My Take: This is a good analysis of this Orwellian term that is constantly thrown around – “The Sharing Economy.” Not a whole lot of sharing takes place in these new economy companies. They’re old fashioned capitalists disguised as disruptors and efficiency experts.
Uber said to plan another $1 billion in fund-raising
Sum and Substance: Just three months after raising an enormous sum of money from investors, Uber is at it again. Uber, a ride-hailing service, is planning to raise close to $1 billion in new venture capital from investors, according to people close to the matter. Investors are looking at a valuation of $60 billion to $70 billion. If successful, the round of fund-raising would make Uber the world’s most valuable private start-up by far. A round this summer valued the company at more than $50 billion, a bit more than Facebook was valued at after its last big round of private capital fund-raising in 201
My Take: Another quarter, another billion. The Uber financing thing is getting surreal. But as long as existing investors think demand exceeds supply for Uber’s equity, they’ll be others pounding the door to get in. How long can this last? Probably until Uber starts to release financial data that shows how much they’re actually making… or losing. Then investors will pay attention…
Hey Dallas, Maybe We Should Stop Using Uber
Sum and Substance: It’s time to start paying attention to the protests. Over the past month, drivers from across Uber’s platform — black-car drivers, UberSelect luxury sedan drivers and UberX drivers who just use their personal vehicles, whatever it is — have protested at the technology company’s Dallas headquarters in the West End. Rates have dipped too low, they say, and they’re being required to pick up rides they lose money on. Uber itself, the drivers claim, is screwing them over by implying that a tip is included in Uber’s standard pricing.
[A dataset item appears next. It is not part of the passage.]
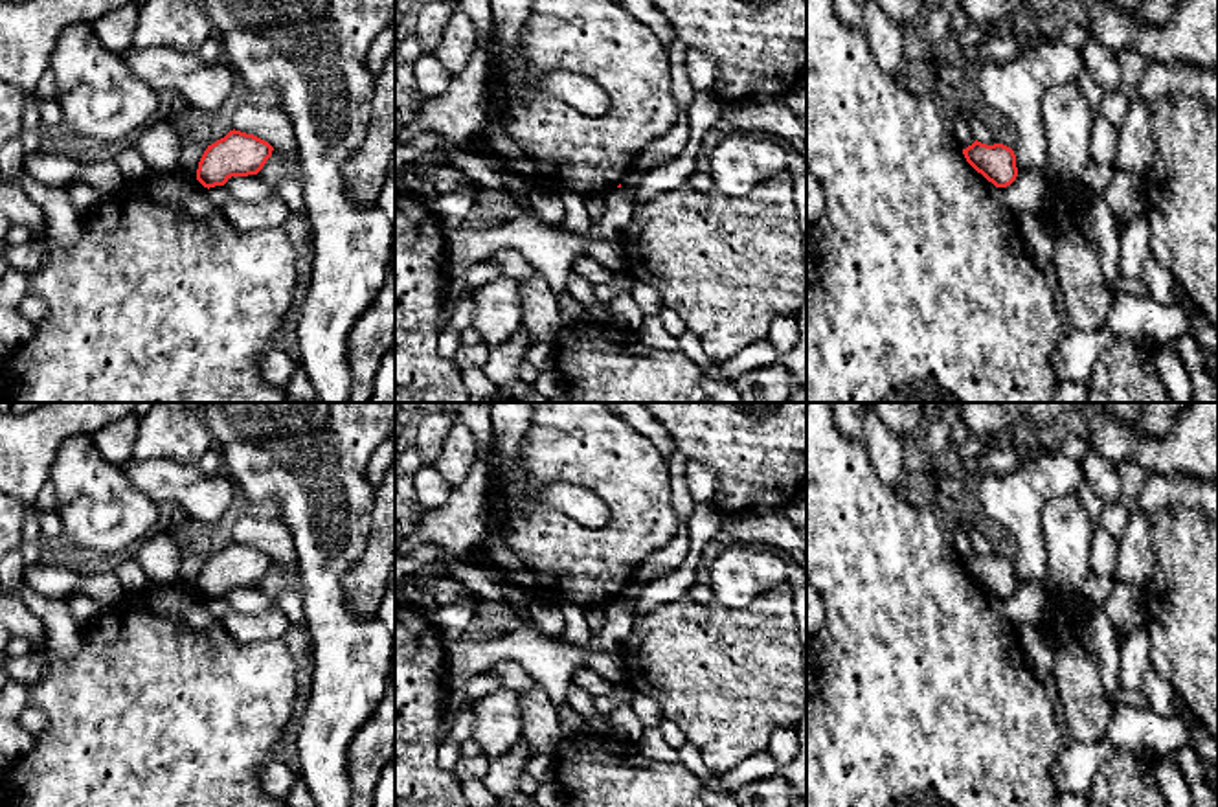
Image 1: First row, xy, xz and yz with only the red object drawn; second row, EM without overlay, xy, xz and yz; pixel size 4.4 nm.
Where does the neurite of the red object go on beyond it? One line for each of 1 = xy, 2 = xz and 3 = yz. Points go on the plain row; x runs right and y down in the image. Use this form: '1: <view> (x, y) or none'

My Take: There does seem to be a rising tide of discontent among the riders. The San Francisco protest hardly registered a blip in the larger scheme of things, but protests elsewhere are being heard and felt. The media is picking up on this undercurrent. This article is but one more example of driver dissatisfaction. Sooner or later, Uber management is going to have to face this issue. Drivers can either be Uber’s best brand ambassadors or Uber’s worst enemies. The ball’s in Uber’s court.
What do you guys think about the week’s top stories?